We have internalized a dark message that tells us not to sit a certain way or pose at a certain angle.

This message is so deeply ingrained that I can only think it comes from my childhood in the 1990s and 2000s. It was in the shows and movies I watched and in the pages of magazines I admired. Even as a teenager, I remember standing in front of the mirror with my friends, all pinching our bare stomachs together, wishing parts of our flesh would disappear. In retrospect, it was not unlike that famous scene in White girlsWhen Lisa, played by Jennifer Carpenter, has a fit of rage in a fitting room, she pulls at her (completely flat) belly and hysterically calls it “Tina the Talking Belly.” I should add that all of this is happening despite the fact that I have always been thin and, therefore, for all intents and purposes, have met society's beauty standards.

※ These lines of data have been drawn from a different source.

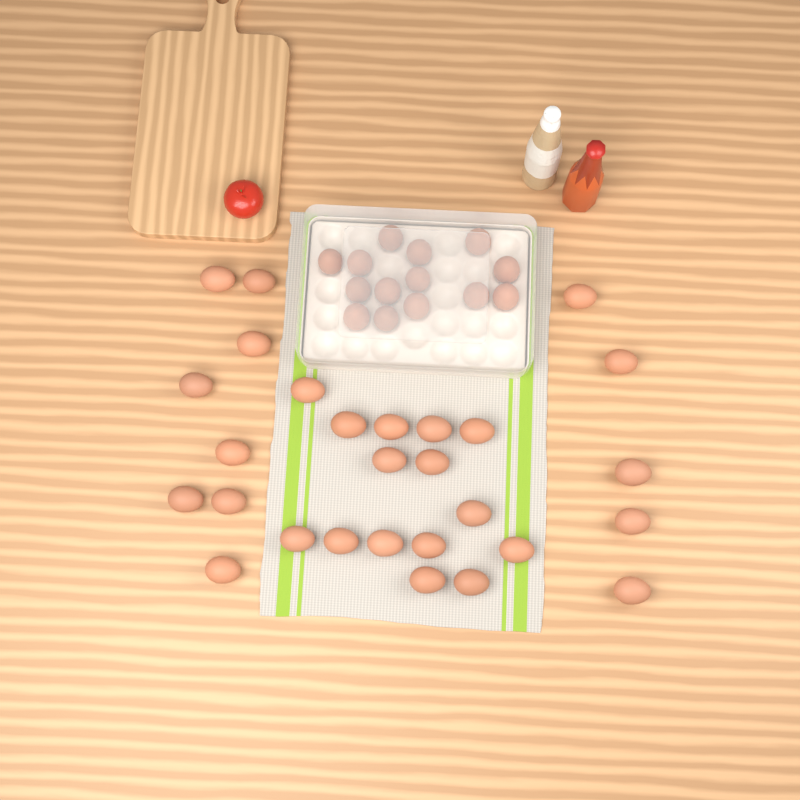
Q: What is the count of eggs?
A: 42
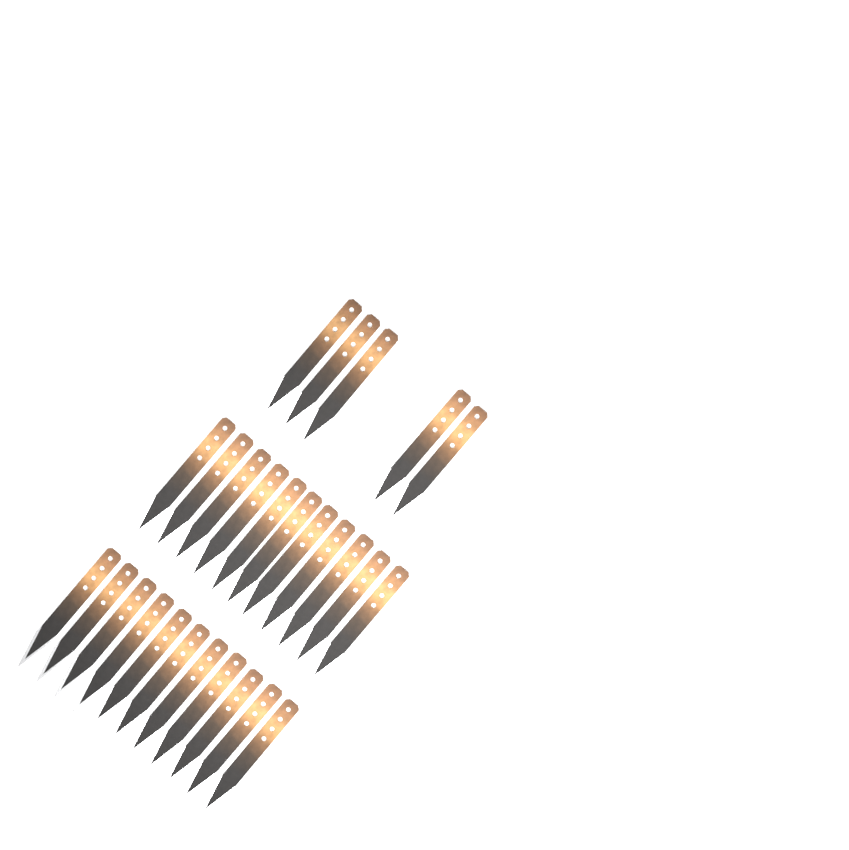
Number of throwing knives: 27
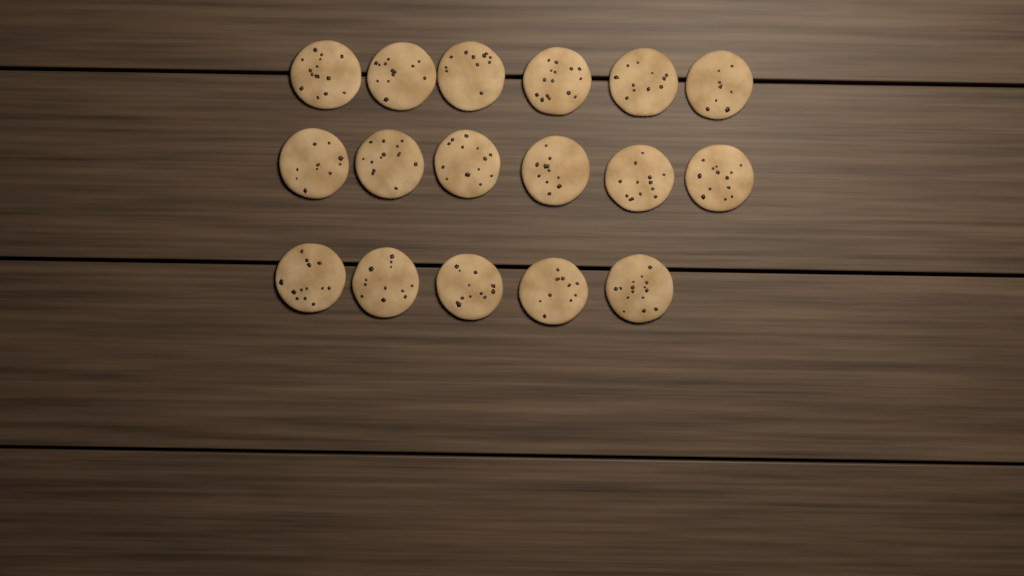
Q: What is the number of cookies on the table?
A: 17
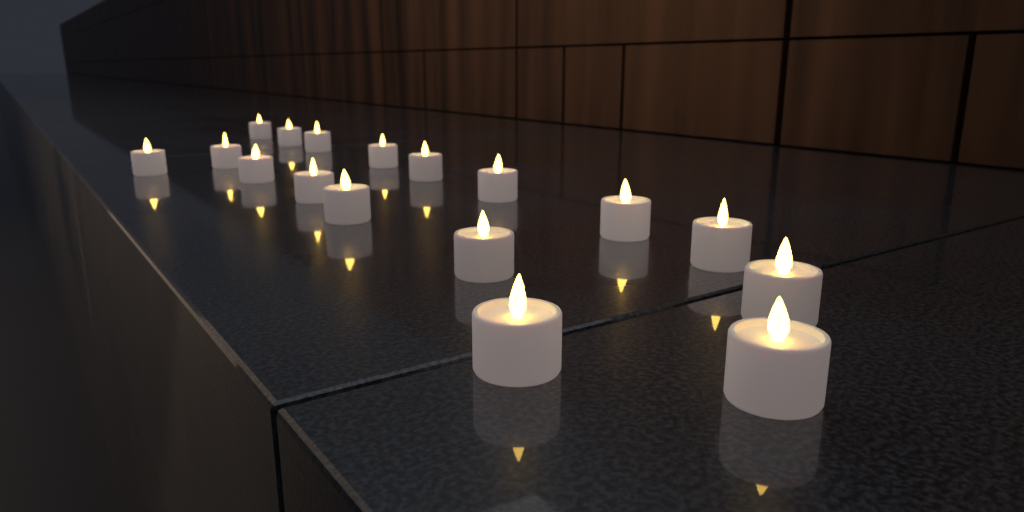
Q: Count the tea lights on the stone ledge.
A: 17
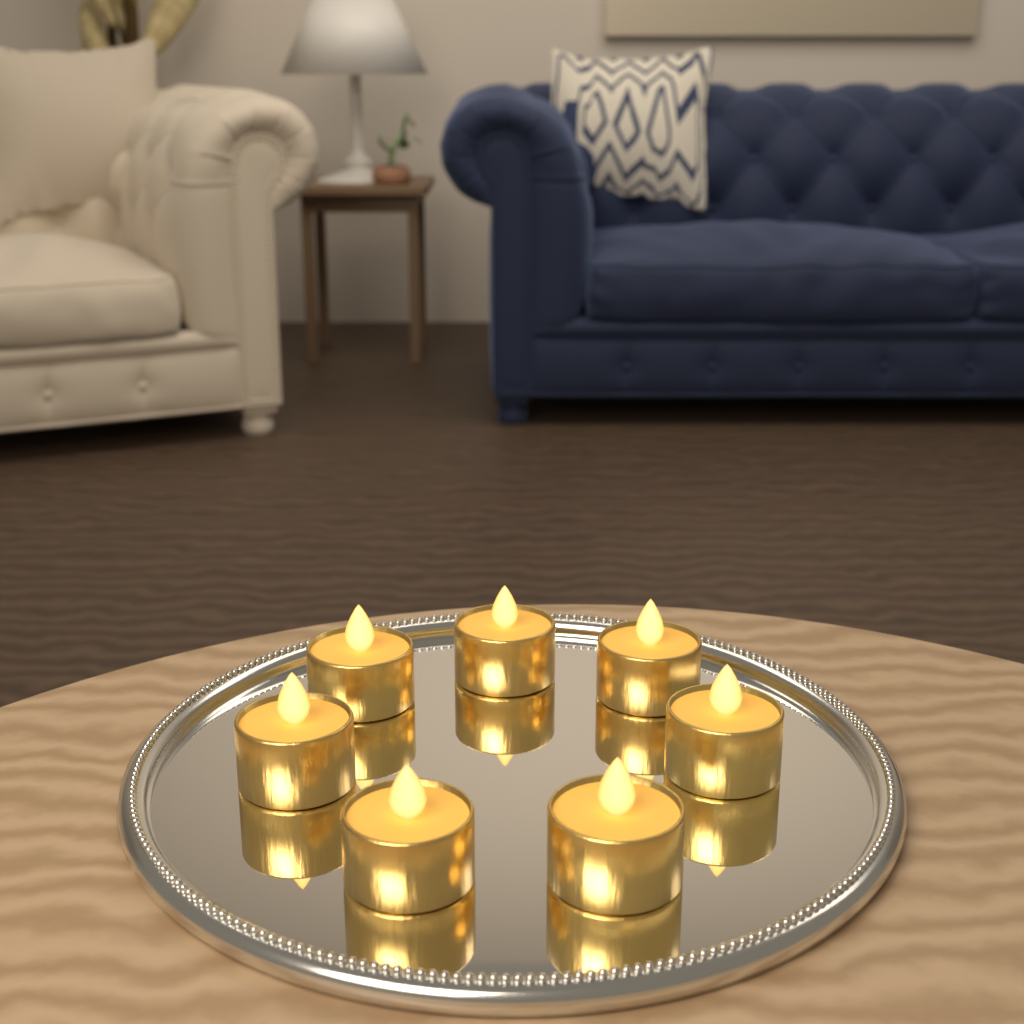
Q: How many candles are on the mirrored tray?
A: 7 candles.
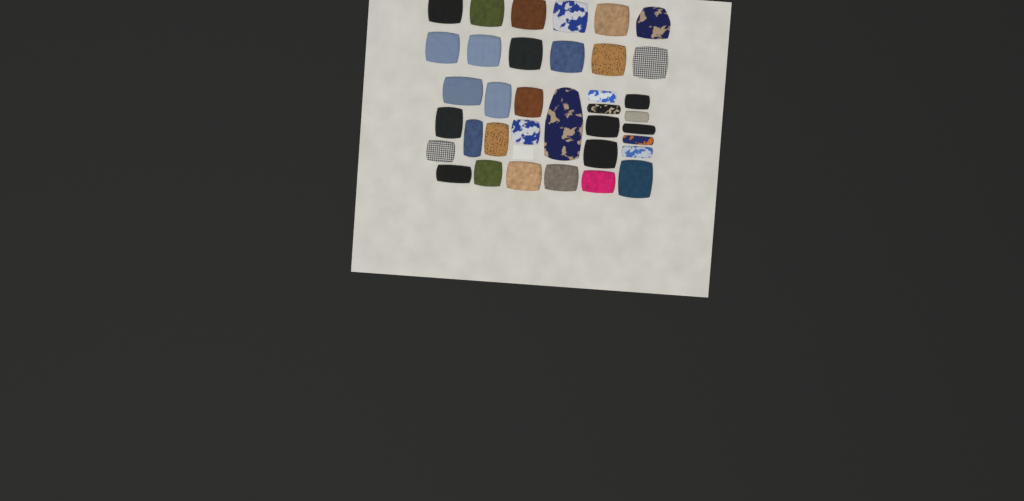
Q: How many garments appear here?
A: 36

Winslet’s comments were encouraging, to be sure, but they also made me feel terribly sad, because they reminded me how loud the noise around women’s bodies remains. That’s true regardless of whether you’re a prepubescent teenager or an Academy Award-winning actress. What kind of person feels compelled to tell Winslet that she should hide parts of her body? How dare anyone try to oppress a woman’s bodily autonomy in that way? If that comment had been directed at a younger, more inexperienced, insecure actress, it might be exactly the kind of thing that would spark a decade-long battle with body dysmorphia.

It makes me angry. For Winslet, for my younger self, and for the other women I know for whom this way of thinking has become more destructive, leading them to a life of disordered eating habits. Thankfully, for whatever reason, I have escaped that particular path. But that doesn’t make any of this much better.

We've internalised a dark message that tells us not to sit a certain way, or pose at a certain angle, that tells us to tuck in if we feel our stomach is sticking out too much, or to avoid certain clothes to hide it. It's tedious and exhausting, and I'm sick of it. Hard or soft, our stomach is a part of us, and as Winslet said, we should be proud of it.